Reproduce the lines of the material below from the line with "order: Ericales" to the line with "genus: Exidia", keeping both of those lines.
──────────
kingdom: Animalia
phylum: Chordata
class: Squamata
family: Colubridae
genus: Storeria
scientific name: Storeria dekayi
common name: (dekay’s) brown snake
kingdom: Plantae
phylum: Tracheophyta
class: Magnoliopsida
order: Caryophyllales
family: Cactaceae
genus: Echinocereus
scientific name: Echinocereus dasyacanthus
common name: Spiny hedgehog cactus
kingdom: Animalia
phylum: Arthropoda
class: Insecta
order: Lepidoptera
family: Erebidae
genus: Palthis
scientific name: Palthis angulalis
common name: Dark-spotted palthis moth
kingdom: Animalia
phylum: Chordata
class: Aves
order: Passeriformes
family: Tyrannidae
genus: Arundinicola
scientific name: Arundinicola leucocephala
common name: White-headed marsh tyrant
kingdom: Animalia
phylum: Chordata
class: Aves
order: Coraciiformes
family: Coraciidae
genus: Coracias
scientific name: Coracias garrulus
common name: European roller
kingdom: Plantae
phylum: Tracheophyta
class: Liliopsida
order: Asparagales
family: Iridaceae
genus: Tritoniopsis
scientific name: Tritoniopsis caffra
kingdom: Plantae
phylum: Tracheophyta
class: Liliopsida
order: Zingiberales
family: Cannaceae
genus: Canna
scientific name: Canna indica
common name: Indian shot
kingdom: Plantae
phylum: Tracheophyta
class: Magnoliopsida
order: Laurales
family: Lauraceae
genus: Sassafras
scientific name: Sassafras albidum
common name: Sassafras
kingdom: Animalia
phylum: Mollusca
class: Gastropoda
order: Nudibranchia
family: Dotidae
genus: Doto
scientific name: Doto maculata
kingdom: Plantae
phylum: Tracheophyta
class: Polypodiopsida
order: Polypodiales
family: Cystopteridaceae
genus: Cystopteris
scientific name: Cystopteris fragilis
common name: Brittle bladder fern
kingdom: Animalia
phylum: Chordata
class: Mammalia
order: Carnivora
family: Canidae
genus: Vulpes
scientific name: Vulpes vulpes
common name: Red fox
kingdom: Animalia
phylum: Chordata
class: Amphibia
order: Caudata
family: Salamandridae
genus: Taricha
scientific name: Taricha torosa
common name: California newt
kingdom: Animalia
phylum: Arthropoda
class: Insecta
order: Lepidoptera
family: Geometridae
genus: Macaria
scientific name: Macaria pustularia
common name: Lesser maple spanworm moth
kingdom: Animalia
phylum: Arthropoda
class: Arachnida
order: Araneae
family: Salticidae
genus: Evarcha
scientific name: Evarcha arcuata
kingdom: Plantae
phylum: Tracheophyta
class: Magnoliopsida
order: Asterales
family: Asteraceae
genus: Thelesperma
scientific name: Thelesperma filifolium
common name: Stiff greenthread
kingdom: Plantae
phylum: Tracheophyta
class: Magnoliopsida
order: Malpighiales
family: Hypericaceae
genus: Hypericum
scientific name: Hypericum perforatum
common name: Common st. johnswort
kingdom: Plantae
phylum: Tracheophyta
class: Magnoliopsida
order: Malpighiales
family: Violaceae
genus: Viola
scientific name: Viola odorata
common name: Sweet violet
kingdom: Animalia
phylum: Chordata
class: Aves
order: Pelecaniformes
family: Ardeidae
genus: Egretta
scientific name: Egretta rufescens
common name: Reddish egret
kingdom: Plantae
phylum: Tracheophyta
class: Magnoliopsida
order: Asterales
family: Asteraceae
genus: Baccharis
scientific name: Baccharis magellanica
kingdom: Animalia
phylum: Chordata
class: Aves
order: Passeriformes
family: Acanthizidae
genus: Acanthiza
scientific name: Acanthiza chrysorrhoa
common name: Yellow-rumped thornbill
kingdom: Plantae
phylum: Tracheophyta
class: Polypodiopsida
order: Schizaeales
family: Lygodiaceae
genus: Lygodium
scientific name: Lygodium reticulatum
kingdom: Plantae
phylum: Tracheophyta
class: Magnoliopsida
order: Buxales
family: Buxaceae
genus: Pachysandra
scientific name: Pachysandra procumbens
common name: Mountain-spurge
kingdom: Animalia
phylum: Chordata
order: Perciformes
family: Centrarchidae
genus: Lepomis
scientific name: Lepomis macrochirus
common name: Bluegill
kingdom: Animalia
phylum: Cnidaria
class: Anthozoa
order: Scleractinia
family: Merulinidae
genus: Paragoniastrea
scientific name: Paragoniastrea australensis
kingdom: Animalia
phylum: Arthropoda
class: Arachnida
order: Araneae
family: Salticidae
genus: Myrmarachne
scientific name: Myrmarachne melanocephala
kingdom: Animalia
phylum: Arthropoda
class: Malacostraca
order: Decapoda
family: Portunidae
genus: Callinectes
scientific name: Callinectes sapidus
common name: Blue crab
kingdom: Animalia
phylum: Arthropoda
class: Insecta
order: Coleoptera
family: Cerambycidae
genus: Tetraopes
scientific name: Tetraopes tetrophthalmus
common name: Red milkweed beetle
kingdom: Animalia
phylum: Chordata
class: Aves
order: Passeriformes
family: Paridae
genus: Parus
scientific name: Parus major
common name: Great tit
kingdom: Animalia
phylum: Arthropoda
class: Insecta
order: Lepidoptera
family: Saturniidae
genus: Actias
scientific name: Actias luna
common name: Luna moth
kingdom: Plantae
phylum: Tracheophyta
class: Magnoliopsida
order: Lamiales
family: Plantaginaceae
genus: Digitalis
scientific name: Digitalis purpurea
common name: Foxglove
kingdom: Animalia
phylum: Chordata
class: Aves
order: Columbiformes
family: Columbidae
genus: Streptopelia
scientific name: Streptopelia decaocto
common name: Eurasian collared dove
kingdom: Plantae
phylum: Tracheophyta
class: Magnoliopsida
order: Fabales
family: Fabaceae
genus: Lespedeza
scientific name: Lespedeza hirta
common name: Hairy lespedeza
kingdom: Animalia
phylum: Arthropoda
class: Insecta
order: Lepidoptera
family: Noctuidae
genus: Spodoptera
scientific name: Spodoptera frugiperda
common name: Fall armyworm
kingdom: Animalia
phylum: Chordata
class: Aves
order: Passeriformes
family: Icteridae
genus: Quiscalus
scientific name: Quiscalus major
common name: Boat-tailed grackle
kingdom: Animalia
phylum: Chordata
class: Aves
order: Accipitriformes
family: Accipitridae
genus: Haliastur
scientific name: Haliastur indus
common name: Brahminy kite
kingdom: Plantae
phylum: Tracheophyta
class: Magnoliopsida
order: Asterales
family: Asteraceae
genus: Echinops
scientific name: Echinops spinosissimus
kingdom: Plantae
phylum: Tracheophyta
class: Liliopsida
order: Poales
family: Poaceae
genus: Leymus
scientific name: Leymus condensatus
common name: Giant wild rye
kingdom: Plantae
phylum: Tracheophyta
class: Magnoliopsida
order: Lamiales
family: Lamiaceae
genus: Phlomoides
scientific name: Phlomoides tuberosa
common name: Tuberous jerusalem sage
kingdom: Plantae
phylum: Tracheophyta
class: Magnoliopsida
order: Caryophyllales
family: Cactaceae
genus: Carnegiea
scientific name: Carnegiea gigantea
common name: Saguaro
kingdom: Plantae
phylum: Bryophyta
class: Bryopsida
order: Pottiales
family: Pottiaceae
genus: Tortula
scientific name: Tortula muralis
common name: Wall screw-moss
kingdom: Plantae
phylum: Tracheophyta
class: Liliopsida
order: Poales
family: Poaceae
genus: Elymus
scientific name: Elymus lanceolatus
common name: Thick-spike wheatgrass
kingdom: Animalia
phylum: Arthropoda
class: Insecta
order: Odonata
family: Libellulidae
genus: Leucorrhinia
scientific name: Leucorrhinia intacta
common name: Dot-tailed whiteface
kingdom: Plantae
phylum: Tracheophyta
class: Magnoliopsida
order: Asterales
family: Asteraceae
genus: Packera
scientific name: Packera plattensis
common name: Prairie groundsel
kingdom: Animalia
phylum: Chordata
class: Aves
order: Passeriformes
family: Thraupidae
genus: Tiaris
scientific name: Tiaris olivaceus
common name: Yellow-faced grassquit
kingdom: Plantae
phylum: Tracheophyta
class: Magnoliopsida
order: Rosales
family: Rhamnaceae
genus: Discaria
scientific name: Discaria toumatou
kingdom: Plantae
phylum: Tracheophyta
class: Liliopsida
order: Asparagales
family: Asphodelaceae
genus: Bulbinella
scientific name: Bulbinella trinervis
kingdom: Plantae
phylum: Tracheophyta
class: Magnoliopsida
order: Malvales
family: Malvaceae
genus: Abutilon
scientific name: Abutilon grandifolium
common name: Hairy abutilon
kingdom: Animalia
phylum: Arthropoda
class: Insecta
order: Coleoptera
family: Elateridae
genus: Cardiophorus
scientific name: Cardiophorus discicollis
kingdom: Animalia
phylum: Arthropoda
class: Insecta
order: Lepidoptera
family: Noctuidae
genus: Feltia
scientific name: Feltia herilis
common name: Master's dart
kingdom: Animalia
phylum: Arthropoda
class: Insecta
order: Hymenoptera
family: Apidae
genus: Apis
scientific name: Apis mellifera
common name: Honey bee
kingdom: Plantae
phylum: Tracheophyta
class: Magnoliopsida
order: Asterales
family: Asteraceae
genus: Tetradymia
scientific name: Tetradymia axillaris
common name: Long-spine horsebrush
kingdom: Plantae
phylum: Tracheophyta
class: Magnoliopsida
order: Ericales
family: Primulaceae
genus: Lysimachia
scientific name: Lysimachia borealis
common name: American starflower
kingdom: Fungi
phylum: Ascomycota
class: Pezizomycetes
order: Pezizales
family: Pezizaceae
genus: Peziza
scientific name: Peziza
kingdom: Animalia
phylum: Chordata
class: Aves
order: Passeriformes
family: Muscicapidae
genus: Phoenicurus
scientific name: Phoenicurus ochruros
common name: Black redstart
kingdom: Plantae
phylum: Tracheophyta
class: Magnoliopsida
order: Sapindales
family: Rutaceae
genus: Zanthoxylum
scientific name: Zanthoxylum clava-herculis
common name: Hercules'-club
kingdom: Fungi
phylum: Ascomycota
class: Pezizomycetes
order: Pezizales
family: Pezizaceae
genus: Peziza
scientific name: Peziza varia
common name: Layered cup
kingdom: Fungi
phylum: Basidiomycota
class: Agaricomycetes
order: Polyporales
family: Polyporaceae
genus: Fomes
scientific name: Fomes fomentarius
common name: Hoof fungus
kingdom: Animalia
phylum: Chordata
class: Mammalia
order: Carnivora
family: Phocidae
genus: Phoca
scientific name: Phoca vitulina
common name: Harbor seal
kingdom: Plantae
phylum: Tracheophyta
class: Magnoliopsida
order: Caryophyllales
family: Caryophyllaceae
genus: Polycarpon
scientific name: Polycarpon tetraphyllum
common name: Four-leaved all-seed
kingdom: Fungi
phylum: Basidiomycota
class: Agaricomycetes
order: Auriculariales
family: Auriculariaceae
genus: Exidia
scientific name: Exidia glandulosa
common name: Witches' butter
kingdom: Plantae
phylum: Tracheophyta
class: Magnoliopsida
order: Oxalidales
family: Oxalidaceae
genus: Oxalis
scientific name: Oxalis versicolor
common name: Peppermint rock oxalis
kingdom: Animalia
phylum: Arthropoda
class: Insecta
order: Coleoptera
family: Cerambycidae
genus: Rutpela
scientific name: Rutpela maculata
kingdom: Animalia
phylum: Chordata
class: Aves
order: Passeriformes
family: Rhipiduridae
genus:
──────────
WRITTEN SOLUTION —
order: Ericales
family: Primulaceae
genus: Lysimachia
scientific name: Lysimachia borealis
common name: American starflower
kingdom: Fungi
phylum: Ascomycota
class: Pezizomycetes
order: Pezizales
family: Pezizaceae
genus: Peziza
scientific name: Peziza
kingdom: Animalia
phylum: Chordata
class: Aves
order: Passeriformes
family: Muscicapidae
genus: Phoenicurus
scientific name: Phoenicurus ochruros
common name: Black redstart
kingdom: Plantae
phylum: Tracheophyta
class: Magnoliopsida
order: Sapindales
family: Rutaceae
genus: Zanthoxylum
scientific name: Zanthoxylum clava-herculis
common name: Hercules'-club
kingdom: Fungi
phylum: Ascomycota
class: Pezizomycetes
order: Pezizales
family: Pezizaceae
genus: Peziza
scientific name: Peziza varia
common name: Layered cup
kingdom: Fungi
phylum: Basidiomycota
class: Agaricomycetes
order: Polyporales
family: Polyporaceae
genus: Fomes
scientific name: Fomes fomentarius
common name: Hoof fungus
kingdom: Animalia
phylum: Chordata
class: Mammalia
order: Carnivora
family: Phocidae
genus: Phoca
scientific name: Phoca vitulina
common name: Harbor seal
kingdom: Plantae
phylum: Tracheophyta
class: Magnoliopsida
order: Caryophyllales
family: Caryophyllaceae
genus: Polycarpon
scientific name: Polycarpon tetraphyllum
common name: Four-leaved all-seed
kingdom: Fungi
phylum: Basidiomycota
class: Agaricomycetes
order: Auriculariales
family: Auriculariaceae
genus: Exidia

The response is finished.